MADLAD-400 Translation (On-Device, 400+ Languages)

MADLAD-400-3B-MT is a T5 v1.1 encoder-decoder model from Google trained for many-to-many machine translation across 400+ languages. Apache 2.0. The Soniqo build runs as quantized MLX safetensors (INT4 / INT8) on Apple Silicon with no cloud calls. Drop it after ASR for live captioning, after TTS prep for multilingual voice agents, or use it standalone.

Pipe from ASR

audio transcribe meeting.wav | audio translate --to es — same binary, target language is the only required input. Source language is auto-detected by the encoder; you only specify what you want it translated into.

Quick Start

import MADLADTranslation

let translator = try await MADLADTranslator.fromPretrained()

// Greedy decode (recommended default)
let es = try translator.translate("Hello, how are you?", to: "es")
// → "Hola, ¿cómo estás?"

let zh = try translator.translate("Where is the library?", to: "zh")
// → "图书馆在哪里？"

// Streaming
for try await piece in translator.translateStream("Good morning", to: "fr") {
    print(piece, terminator: "")
}

CLI

audio translate "Hello, how are you?" --to es
audio translate "Bonjour" --to en --quantization int8
audio translate "Hello world" --to es --stream
audio translate --to fr --json    # JSON with timing metrics

# Pipe from ASR
audio transcribe meeting.wav | audio translate --to es

Architecture

T5 v1.1 encoder-decoder, ~3B parameters. 32 encoder + 32 decoder layers, d_model = 1024, d_kv = 128, num_heads = 16, gated GeLU FFN (d_ff = 8192). Position information arrives via a learned relative position bias (32 buckets, max distance 128) instead of position embeddings — bidirectional in the encoder, unidirectional (past-only) in the decoder. The bias table lives only on the first layer of each stack and is propagated through subsequent layers. Attention scores are not scaled by 1/√d_k — that's a T5 quirk.

Cross-attention K/V is computed once from the encoder output and reused for every decode step (cached in DecoderLayerCache.crossAttn). Decoder self-attention KV cache grows per generated token.
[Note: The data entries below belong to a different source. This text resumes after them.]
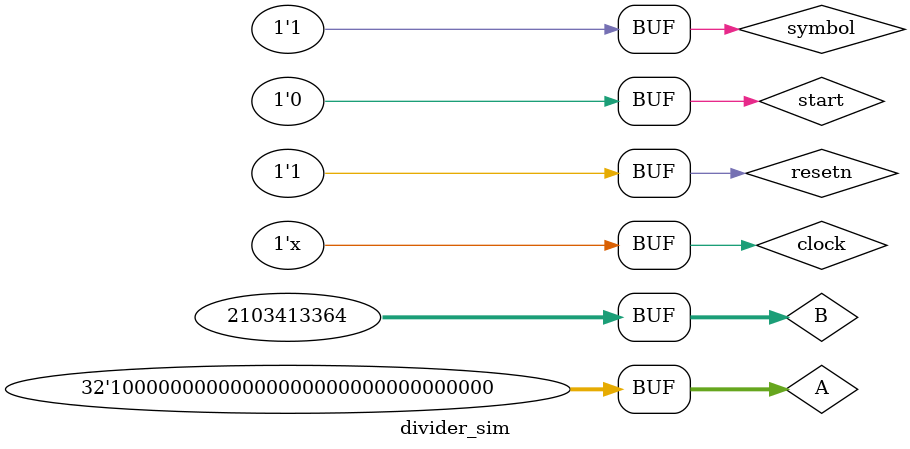
<source format=v>
`timescale 1ns / 1ps


module divider_sim(



       );
reg clock = 0;
reg resetn = 0;
wire [31:0] A = 32'h8000_0000;
wire [31:0] B = 32'h7d5f_8a74;
reg start = 0;
wire busy;
wire [31:0] q;
wire [31:0] r;
reg symbol;


divider uut(
            .clock(clock),
            .resetn(resetn),
            .a(A),
            .b(B),
            .start(start),
            .busy(busy),
            .symbol(symbol),
            .q(q),
            .r(r)
        );
initial begin
    #50 resetn = 1;
    #10 start = 1;symbol = 0;
    #50 start = 0;
    #1000 start = 1; symbol =1;
    #50 start = 0;
end

always #10 clock = ~clock;





endmodule

</source>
Greedy decoding is the default and recommended for translation; temperature / top-k / top-p sampling is exposed for paraphrase-style use.

Model Variants

Variant	Quantization	Size	Compute	HuggingFace
MADLAD-400-3B-MT	INT4	~1.7 GB	Metal GPU (MLX)	aufklarer/MADLAD400-3B-MT-MLX (int4/)
MADLAD-400-3B-MT	INT8	~3.1 GB	Metal GPU (MLX)	aufklarer/MADLAD400-3B-MT-MLX (int8/)

Target Languages

Specify the target as the language code used in MADLAD's vocabulary (typically ISO 639-1 like es, fr, zh, ja, plus 400+ regional variants such as yue for Cantonese, min_nan for Hokkien). The tokenizer resolves <2{lang}> via direct vocabulary lookup and throws MADLADTranslationError.unsupportedLanguage if the code isn't recognized. Source language is auto-detected from the input — you do not specify it.

// Errors out if the language code isn't in MADLAD's vocab.
do {
    let _ = try translator.translate("Hello", to: "xx")
} catch MADLADTranslationError.unsupportedLanguage(let code) {
    print("MADLAD doesn't support: \(code)")
}

Sampling Configuration

let sampling = TranslationSamplingConfig(
    temperature: 0.0,        // greedy (default, recommended for MT)
    topK: 0,                 // disabled
    topP: 1.0,               // disabled
    maxTokens: 256,
    repetitionPenalty: 1.0
)
let result = try translator.translate("Long-form text…", to: "es", sampling: sampling)

Parameter	Default	Description
`temperature`	0.0	0 = greedy. Bump to 0.6–0.8 for paraphrase variation.
`topK`	0	Top-K cutoff (0 = disabled).
`topP`	1.0	Nucleus sampling cutoff.
`maxTokens`	256	Hard cap on output length.
`repetitionPenalty`	1.0	>1 penalizes recently-generated tokens.

Conversion

The MLX safetensors at aufklarer/MADLAD400-3B-MT-MLX are quantized from the original google/madlad400-3b-mt via mx.quantize (group size 64). The q/k/v/o, wi_0/wi_1/wo, lm_head, and shared embedding are quantized; layer norm scales and the relative-position-bias table are kept as fp16. MADLAD's only HF embedding key (decoder.embed_tokens.weight) is renamed to shared.weight at conversion time so both encoder and decoder reuse it.

License

Apache 2.0 (inherited from google/madlad400-3b-mt). Model card lists the full set of supported language codes.